Esettanulmány
Rebuilding Engineering Trust in a 30k DAU Backoffice Platform
Context
A scale-up operating in the big data domain relied on an external backoffice platform serving ~30,000 daily active users.
The original solution was heavily built around Salesforce, where end users managed:
- Accounts and organizational users
- Permissions
- License tiers
- Support cases
Over time, two major business problems emerged:
- Non-scalable licensing model – each Salesforce user incurred license cost.
- Revenue leakage – the permission model allowed users (even unintentionally) to remain on lower license tiers than required.
The company decided to replace the Salesforce-centric model with a dedicated external Identity Provider (IDP). Salesforce remained as a data source, but no longer as the primary system of truth.

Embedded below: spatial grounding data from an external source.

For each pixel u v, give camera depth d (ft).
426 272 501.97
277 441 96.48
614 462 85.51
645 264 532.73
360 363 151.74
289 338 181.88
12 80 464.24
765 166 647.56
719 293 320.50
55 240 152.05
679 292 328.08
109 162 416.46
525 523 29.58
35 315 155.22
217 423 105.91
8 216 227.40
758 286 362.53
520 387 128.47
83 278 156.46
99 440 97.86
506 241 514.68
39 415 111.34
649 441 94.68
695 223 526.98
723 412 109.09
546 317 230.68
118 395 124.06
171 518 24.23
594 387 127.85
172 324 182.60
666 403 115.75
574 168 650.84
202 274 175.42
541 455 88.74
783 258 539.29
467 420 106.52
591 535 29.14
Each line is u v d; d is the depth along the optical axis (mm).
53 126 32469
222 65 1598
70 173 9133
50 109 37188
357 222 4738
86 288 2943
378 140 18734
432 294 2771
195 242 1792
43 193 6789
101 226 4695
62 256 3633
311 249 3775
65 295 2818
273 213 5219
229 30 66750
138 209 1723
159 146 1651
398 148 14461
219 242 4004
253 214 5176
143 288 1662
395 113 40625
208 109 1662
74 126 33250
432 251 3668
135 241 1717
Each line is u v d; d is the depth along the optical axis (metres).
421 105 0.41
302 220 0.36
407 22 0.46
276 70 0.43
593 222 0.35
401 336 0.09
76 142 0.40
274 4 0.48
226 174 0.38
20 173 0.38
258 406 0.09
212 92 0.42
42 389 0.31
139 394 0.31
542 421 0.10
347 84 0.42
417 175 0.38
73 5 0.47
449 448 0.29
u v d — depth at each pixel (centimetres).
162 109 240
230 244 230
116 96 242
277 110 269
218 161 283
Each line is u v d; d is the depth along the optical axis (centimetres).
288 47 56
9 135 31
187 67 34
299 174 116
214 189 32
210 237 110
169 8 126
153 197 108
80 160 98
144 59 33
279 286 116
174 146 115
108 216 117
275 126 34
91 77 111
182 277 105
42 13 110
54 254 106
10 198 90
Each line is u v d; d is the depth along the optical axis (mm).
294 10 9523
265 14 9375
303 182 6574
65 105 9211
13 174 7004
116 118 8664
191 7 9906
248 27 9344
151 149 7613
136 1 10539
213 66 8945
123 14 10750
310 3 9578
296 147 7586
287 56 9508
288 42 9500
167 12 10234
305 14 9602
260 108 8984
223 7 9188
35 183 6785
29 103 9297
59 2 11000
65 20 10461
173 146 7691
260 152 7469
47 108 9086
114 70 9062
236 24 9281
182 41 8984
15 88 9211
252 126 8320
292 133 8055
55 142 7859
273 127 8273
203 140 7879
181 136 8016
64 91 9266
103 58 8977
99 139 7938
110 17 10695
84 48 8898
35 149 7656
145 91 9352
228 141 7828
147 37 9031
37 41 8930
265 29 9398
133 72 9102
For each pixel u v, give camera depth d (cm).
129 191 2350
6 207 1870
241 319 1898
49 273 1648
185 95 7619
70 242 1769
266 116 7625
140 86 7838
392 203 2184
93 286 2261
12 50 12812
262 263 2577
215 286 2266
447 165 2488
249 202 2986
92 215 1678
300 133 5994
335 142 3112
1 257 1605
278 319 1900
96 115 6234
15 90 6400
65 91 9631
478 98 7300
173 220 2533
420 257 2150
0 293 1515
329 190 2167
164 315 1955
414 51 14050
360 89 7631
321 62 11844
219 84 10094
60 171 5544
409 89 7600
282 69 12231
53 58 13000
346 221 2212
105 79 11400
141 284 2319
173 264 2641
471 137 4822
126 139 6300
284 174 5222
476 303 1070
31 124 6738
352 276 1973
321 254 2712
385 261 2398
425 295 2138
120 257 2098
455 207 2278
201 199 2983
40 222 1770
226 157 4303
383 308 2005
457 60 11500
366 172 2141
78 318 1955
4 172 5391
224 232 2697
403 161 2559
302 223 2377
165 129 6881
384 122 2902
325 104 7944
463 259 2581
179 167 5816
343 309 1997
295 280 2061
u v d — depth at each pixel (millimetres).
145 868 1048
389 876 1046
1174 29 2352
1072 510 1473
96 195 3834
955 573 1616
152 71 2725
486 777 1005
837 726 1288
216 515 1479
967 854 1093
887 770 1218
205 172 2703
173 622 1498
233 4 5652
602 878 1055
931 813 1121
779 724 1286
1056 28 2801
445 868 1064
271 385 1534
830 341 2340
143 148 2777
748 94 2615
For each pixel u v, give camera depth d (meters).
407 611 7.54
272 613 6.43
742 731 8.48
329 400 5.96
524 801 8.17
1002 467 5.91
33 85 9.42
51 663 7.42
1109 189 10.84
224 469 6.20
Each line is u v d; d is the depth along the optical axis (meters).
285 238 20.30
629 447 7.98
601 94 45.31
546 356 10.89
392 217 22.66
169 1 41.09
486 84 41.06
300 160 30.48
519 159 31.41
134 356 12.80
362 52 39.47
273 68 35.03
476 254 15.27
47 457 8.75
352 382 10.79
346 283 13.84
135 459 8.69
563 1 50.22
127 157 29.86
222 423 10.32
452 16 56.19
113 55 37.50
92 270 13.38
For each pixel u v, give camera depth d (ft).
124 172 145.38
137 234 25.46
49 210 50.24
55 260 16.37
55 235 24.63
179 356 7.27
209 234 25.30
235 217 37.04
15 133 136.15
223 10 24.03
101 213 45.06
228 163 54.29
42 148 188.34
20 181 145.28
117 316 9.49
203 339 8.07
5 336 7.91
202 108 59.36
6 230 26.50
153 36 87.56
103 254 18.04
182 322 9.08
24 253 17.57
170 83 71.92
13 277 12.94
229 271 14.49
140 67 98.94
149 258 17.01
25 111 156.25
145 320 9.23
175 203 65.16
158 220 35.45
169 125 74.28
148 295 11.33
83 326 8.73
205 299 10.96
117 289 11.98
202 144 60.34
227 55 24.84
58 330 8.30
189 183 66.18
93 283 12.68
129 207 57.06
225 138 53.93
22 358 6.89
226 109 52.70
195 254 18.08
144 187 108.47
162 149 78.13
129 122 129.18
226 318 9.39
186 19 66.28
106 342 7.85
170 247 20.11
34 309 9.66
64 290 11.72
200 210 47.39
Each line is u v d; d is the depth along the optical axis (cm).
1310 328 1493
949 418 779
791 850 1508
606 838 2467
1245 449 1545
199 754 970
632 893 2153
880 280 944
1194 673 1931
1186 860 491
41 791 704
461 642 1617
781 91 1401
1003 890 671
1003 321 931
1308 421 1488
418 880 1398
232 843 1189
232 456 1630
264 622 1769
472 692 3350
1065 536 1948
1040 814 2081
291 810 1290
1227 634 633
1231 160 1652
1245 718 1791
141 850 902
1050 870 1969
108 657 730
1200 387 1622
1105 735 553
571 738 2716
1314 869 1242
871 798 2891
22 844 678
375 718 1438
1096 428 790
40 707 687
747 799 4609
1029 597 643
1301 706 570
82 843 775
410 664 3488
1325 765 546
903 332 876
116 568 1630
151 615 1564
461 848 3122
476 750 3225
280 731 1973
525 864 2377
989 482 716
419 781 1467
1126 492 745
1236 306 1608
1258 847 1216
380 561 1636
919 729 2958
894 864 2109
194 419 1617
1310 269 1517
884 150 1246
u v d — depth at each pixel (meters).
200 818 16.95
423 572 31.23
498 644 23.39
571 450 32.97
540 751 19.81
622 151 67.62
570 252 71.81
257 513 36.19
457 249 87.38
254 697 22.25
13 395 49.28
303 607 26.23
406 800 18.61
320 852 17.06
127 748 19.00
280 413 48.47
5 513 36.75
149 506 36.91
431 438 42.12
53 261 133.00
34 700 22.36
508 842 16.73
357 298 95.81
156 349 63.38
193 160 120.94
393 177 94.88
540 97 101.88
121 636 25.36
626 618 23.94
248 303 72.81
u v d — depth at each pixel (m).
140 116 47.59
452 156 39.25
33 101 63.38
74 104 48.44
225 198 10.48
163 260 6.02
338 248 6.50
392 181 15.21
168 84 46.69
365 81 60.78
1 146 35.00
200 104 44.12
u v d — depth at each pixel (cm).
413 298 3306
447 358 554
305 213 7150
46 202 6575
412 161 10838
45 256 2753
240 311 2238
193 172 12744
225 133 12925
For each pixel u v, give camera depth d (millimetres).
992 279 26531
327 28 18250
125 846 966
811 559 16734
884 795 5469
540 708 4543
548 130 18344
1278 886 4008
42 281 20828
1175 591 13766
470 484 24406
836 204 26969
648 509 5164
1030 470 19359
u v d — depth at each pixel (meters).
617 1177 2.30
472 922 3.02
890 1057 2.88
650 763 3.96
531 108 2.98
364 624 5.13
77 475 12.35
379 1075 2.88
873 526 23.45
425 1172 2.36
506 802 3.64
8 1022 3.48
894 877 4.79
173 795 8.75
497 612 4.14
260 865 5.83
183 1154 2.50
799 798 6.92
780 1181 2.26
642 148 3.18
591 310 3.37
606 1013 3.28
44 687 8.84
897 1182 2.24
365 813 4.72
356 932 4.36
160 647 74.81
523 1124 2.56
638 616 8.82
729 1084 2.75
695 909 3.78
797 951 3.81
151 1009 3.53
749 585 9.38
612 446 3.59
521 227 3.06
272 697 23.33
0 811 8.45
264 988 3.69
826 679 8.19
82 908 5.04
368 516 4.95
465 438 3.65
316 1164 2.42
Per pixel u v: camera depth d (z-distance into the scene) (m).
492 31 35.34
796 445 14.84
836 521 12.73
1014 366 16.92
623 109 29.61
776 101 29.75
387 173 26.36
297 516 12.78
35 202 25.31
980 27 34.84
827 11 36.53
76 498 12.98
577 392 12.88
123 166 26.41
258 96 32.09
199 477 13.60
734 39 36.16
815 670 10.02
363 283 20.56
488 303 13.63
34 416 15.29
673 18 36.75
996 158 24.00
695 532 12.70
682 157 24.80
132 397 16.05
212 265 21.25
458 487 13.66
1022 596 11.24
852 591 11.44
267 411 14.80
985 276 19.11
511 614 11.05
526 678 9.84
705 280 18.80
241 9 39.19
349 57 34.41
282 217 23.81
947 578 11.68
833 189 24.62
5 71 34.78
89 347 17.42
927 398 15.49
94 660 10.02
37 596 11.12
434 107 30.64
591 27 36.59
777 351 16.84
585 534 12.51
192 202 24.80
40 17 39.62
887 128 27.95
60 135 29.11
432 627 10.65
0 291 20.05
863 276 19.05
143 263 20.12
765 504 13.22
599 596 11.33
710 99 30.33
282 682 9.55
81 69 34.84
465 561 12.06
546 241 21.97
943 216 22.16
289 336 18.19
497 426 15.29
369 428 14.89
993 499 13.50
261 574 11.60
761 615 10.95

This transition introduced significant architectural and operational challenges.
The Core Challenges
Business-Level Issues
- Revenue loss due to incorrect license mapping
- Complex domain with multiple edge cases
- Need for a properly modeled license-rights relationship
Engineering & DevOps Issues
Operational Instability
- Quarterly anonymized production data copy → staging environment downtime
- ~100 developers blocked for up to a week every quarter
Architecture
- Single Maven module monolith
- Tightly coupled components
- Frontend directly dependent on Salesforce response schemas
- No proper domain boundaries
Testing
- 10% test coverage
- Flaky tests (some hitting live Salesforce tenants)
- QA automation suite never fully green
- Heavy reliance on manual testing
CI/CD
- ClickOps-built Jenkins instance
- No reliable backup strategy
- Long waiting times for CI jobs
- Paid static analysis tooling largely ignored
Infrastructure
- AWS + Terraform
- No modularization strategy for future service extraction
Result: Low trust in engineering, slow release cycles, high cognitive load, and fragile deployments.
Intervention Strategy
The first step was not refactoring — but prioritization and stabilization.
1. Establishing a Safe Baseline
Before touching architecture:
- Incrementally enabled static analysis checks
- Introduced high-level regression tests
- Removed invalid and misleading tests (e.g., Salesforce-dependent tests)
- Reduced noise to increase signal in CI
Goal: create a foundation where refactoring would not increase risk.
2. CI/CD Stabilization
- Implemented regular Jenkins backups
- Cleaned and updated plugins
- Introduced EC2 Spot-based runners to reduce queue time
- Later migrated to GitHub Actions with internal EC2 Spot runners
- Improved pipeline reliability and developer feedback loop
3. Architectural Refactoring (Clean Architecture)
The monolithic single-module codebase was restructured:
- Split into multiple modules with clear boundaries
- Introduced ports & adapters
- Decoupled core domain from Salesforce schema
- Removed Salesforce-specific field leakage from frontend
This enabled:
- Independent domain modeling of licenses and permissions
- Isolation of external dependencies
- Safer long-term evolution
4. Testing & QA Modernization
- Increased test coverage from 10% → 60% in 3 months
- Reduced failure ratio by 60%
- Maintained execution speed despite increased coverage
- Introduced BDD-style skeleton for QA
- Created dedicated QA pipeline
- Enabled gradual migration from legacy test suite
Result: test suite became a confidence mechanism instead of a liability.
5. Preparing for Modularization
- Identified domains suitable for extraction from the monolith
- Built Helm charts for future services
- Introduced proper secrets management using SOPS + KMS
- Prepared infrastructure for controlled service decomposition
Results
Within 3 months:
- 6x test coverage increase
- 60% reduction in flaky failures
- Stable CI/CD infrastructure
- Reduced developer wait time
- Decoupled domain model
- Foundation for service extraction
- Improved engineering confidence
Most importantly: The system shifted from being a delivery bottleneck to a platform the organization could safely build upon.